Large (17-fold) accumulation of EPR-detectable iron in atherosclerotic plaques relative to healthy non-atherosclerotic (‘intima’) controls. The difference is highly significant (P = 0.0001). Data are replotted from those in Fig. 1b of Stadler et al. (2004)

Fig. 8

The major events accompanying sepsis and the Systemic Inflammatory Response Syndrome. Note in particular the positive feedback by which the release of pro-inflammatory cytokines and ROSs leads to the release of poorly liganded iron (e.g. from ferritin and haem) that causes the release of further inflammatory cytokines and ROSs. In principle, iron chelators could interfere with this vicious cycle

Fig. 9

A diagram, based very loosely on the narrative in (Kohanski et al. 2007), illustrating how the autocatalytic activity of the reactions of superoxide, peroxide and the hydroxyl radical involving poorly liganded iron can exert a positive feedback leading to the death of cells

Fig. 10

‘Bow-tie’ models of cellular networks. There are many examples of cellular networks in which a large variety of possible initial events leads to complex sequelae, but these are mediated via a comparatively small number of ‘intermediate’ reactions.
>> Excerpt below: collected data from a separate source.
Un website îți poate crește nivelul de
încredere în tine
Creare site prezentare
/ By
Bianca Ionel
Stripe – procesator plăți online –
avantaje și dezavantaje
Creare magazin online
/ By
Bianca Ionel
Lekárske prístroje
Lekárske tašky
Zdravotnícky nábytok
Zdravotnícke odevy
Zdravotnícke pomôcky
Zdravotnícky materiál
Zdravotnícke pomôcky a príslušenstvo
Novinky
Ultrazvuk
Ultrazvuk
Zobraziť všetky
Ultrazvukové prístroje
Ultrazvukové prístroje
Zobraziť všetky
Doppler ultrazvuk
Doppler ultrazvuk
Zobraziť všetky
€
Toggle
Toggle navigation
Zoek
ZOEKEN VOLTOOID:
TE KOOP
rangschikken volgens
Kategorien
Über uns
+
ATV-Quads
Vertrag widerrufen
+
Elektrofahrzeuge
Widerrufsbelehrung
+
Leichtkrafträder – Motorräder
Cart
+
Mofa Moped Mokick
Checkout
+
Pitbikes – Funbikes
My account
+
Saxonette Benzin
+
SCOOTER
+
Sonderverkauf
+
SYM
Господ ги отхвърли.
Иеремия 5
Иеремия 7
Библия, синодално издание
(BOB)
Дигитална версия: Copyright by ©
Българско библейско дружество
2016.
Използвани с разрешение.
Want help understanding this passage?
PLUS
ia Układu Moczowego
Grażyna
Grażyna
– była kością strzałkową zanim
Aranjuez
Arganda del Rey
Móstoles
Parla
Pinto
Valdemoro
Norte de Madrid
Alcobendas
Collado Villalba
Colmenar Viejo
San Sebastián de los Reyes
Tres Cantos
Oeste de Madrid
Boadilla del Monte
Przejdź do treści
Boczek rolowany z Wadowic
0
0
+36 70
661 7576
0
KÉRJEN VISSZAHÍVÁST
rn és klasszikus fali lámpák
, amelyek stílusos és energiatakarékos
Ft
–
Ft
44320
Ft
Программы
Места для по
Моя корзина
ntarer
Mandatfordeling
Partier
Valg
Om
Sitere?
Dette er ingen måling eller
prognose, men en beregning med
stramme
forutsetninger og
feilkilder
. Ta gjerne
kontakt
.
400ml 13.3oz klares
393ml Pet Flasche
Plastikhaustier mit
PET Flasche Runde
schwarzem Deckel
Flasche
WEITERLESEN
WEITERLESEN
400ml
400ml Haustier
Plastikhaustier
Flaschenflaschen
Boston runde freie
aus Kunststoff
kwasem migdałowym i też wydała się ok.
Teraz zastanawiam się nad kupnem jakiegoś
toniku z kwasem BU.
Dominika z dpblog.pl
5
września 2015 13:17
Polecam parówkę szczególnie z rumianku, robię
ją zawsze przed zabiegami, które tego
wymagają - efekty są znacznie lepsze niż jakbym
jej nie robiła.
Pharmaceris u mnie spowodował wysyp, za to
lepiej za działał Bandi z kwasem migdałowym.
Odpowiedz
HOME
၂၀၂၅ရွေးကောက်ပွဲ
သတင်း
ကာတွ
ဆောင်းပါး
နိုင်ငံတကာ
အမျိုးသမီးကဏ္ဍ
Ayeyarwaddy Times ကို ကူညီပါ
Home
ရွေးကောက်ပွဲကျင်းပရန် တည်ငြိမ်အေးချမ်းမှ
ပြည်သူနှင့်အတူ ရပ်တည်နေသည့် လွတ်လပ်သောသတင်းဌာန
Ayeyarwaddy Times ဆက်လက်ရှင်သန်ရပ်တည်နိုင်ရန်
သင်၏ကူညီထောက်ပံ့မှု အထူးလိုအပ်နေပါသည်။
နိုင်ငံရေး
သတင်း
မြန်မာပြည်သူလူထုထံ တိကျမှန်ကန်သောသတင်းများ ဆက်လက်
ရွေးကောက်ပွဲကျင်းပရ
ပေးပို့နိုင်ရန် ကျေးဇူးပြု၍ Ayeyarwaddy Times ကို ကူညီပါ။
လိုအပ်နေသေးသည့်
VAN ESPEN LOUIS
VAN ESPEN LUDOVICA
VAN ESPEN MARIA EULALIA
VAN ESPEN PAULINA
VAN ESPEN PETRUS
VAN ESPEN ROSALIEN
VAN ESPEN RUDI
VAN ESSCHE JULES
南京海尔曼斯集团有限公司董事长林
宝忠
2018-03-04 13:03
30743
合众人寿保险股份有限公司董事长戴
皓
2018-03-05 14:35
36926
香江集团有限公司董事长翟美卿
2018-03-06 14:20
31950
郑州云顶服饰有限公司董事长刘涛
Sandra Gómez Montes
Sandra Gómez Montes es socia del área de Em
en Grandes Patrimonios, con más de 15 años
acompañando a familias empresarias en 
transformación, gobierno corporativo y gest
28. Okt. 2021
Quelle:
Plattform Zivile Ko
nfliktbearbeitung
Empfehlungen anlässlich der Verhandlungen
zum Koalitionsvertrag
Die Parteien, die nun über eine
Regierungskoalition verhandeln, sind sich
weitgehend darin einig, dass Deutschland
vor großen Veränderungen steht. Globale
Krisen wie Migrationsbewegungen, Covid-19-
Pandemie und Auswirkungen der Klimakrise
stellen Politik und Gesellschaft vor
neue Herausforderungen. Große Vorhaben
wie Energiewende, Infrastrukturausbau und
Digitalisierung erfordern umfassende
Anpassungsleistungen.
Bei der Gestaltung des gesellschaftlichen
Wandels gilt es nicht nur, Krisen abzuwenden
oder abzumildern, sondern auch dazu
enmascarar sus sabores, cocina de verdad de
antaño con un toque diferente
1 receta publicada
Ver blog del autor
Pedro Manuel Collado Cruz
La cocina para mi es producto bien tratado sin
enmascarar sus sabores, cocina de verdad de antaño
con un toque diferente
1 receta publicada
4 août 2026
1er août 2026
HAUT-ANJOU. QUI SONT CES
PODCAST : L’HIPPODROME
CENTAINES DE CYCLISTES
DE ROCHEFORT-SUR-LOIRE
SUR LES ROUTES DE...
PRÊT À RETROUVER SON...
While in the present case it is suggested that these in part involve complex positive feedbacks, the general ‘bow-tie’ idea does allow one to recognise that despite the many different possible inputs, a broadly unitary kind of mechanism of action—here involving iron dysregulation—can reasonably be invoked to explain the multiple causes that can lead to cell death and destruction

Fig. 11

The three main iron chelators approved for clinical use

Fig. 12

The extent of cell damage caused by the unliganded iron-catalysed production of ROSs and RNSs is determined by many factors, some of which promote and some of which act against it. While the existence of hormesis (see text) means that the see-saw illustrated here is an imperfect metaphor, the diagram serves to illustrate the complexity of the problem and the need for a systems biology approach to its solution

Fig. 13

The steady-state concentrations of a molecule depend on the rates of production and removal of the molecule in question. Both lowering creation and increasing removal represents a particularly effective strategy relative to doing just one of these alone. Thus if C is the hydroxyl radical we can lower its concentration by decreasing A and/or B and by increasing the rates of the reaction to D and E. The latter (decrease of concentration of C) may sometimes better be effected by increasing the activities of enzymes yet further downstream

Fig. 14

The relationship between ‘forward’ and ‘inverse’ methods of systems biology. The comparison of two ‘inverse’ systems (one a control and one treated with a toxin) in terms of the estimation of which parameters have changed most allows one to infer the sites or modes of action of that toxin [In a related manner we also discriminate forward and reverse genetics, including chemical genetics (Kell 2006a, b)].